By the way, I find it interesting that Josh also linked to Frank Foer's article on Annan's sympathy for Iraq without any reference to its criticism of Bush's naivete. A hanging curveball, my friend? (0) opinions -- Add your opinion
Sunday, October 06, 2002
# Posted 9:54 AM by Ariel David Adesnik
Also on democracy and Islam: David Ignatius takes Bush to task for not laying out plans for postwar Iraq, while profiling some of those Iraqi dissidents who are.
Also check out William Buckley's contribution to the debate on democracy promotion and nation-building, which comes at the end of an article on US diplomacy at the UN. Thanks to CalPundit for finding it. (0) opinions -- Add your opinion
# Posted 9:24 AM by Ariel David Adesnik
The point of Dowd's column is to show that the conflict with Iraq may have a lasting impact on the balance of power in American politics because it has facilitated the construction of a coalition between evangelical Christians and mainstream Jews, both of whom are deeply concerned about Israel. Yet unsurprisingly, Dowd spends most of her column inches mocking Jerry Falwell for comments that are mock-worthy but no different than anything he has said before. All we get about American Jewish perspectives on Israel is this:
Influential Jewish conservatives, inside and outside the administration, have been fierce in supporting a war on Saddam, thinking it could help Israel by scrambling the Middle East map and encouraging democracy.My first problem with this comment is that it implies that "influential Jewish conservatives" derive their recommendations from US policy in the Middle East from a narrow consideration of Israel's interests. That is both insulting as well as just plain wrong. It is insulting because it implies that "influential Jewish conservatives" (IJC's) place their loyalty to Israel ahead of their commitment to the United States' values and interests. That sort of assertion is not all that different from saying that committed Jews cannot be good Americans. That sort of assertion is wrong because I have worked for, met and read the work of many IJC's and can testify that they are no less committed to American values than they are to Jewish ones. In fact, many of the individuals Dowd criticizes -- such as Robert Kagan and William Kristol -- are experts on American politics and policy who happen to be Jewish. Thus, it is not even clear why their ethnicity is relevant.
My second objection to Dowd's comment is her implication that the alleged ulterior motives of IJC's invalidate the proposition that toppling Saddam might enhance Israeli security by changing borders in the Middle East and encouraging democracy.
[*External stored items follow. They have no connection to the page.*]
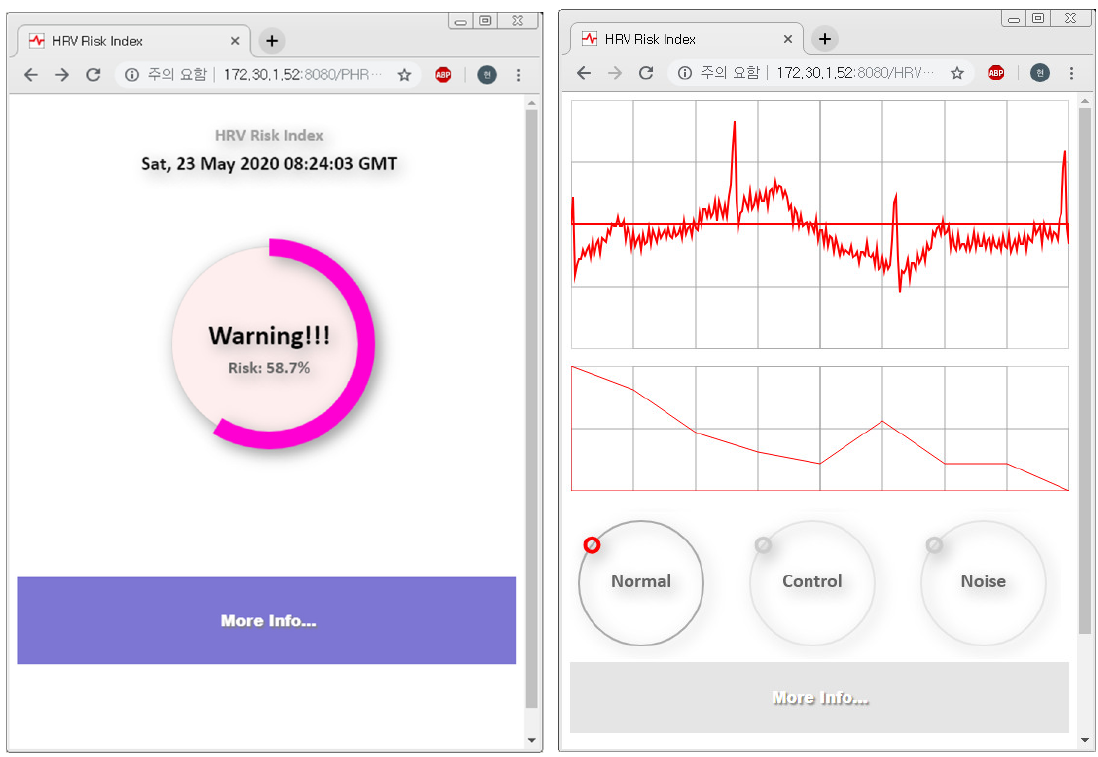
Figure 7. Result of the web service screen for providing risk index of cardiovascular disorder.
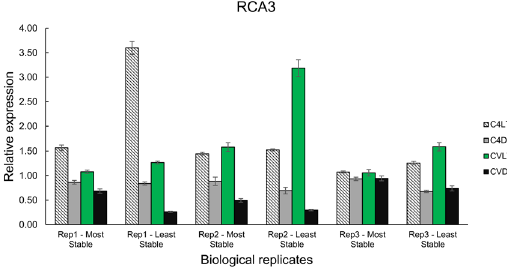
Figure 5. Relative expression levels of the RuBisCO activase gene RCA3 in two M . acuminata genotypes using the most ( UBQ2 and RAN ) and least ( α -TUB and ACT1pp1 ) stable pair of reference genes. RT-qPCR was performed in three biological replicates of light and dark treated leaf samples. Calcutta 4 (C4), Cavendish Grande Naine (CV), Light (LT) and Dark (DK). Bars represent the standard error ( ± SE) calculated for three technical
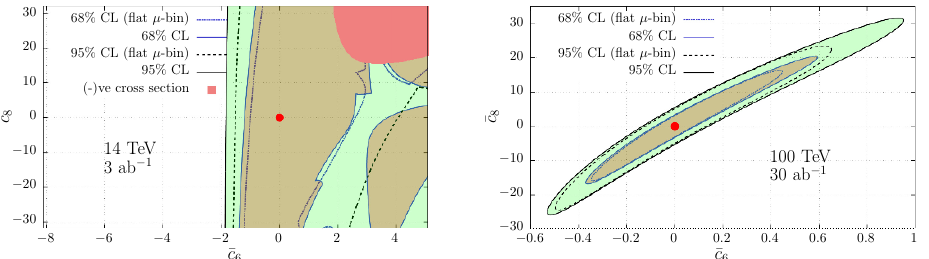
Figure 13 . Expected 1 (cid:27) and 2 (cid:27) bounds in the ((cid:22) c 6 ,(cid:22) c 8 ) plane at 14 (left) and 100 TeV (right), assuming (cid:22) c true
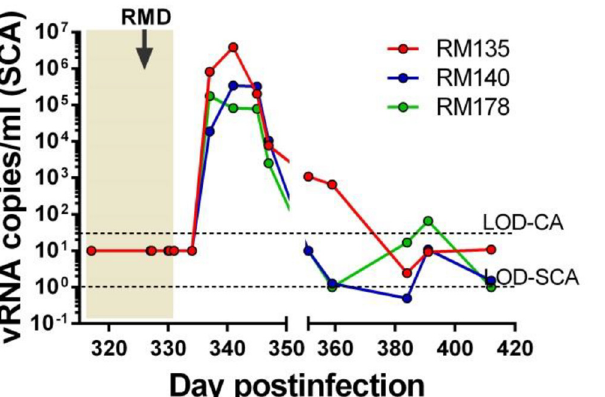
Fig 4. PVLs prior to and after RMD administration in RMs on antiretroviral therapy (ART) and virus rebound at the cessation of ART. Longitudinal PVLs were measured with a conventional assay (CA), with a limit of detection (LOD) of 30 viral RNA (vRNA) copies/ml of plasma (the top dashed line). PVLs were also measured with an ultrasensitive single copy assay (SCA), with a limit of detection of 1 vRNA copy/ml of plasma (bottom dashed line). During the follow-up, based on sample availability, the sensitivity of SCA ranged between 5 – 10 viral RNA copies/ml. Time of the RMD administration is illustrated with a black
Since the current borders in the Middle East seem largely conducive to conflict, I can't imagine what's wrong with changing them. And as for encouraging democracy, Dowd makes it sound about as wholesome as a conspiracy to rob Middle Easterners of their cherished authoritarian governments. Of course, one might give Dowd the benefit of the doubt and say that encouraging democracy is not immoral but simply foolhardy, a position taken by many during recent blogospheric debates on democracy and Islam.
On that note, I'd like to give a long overdue shout out to Winds of Change, which has assembled a user-friendly set of links that draw together all the main contributions to the democracy and Islam debate by OxBlog, Michiel Visser and others. Thanks!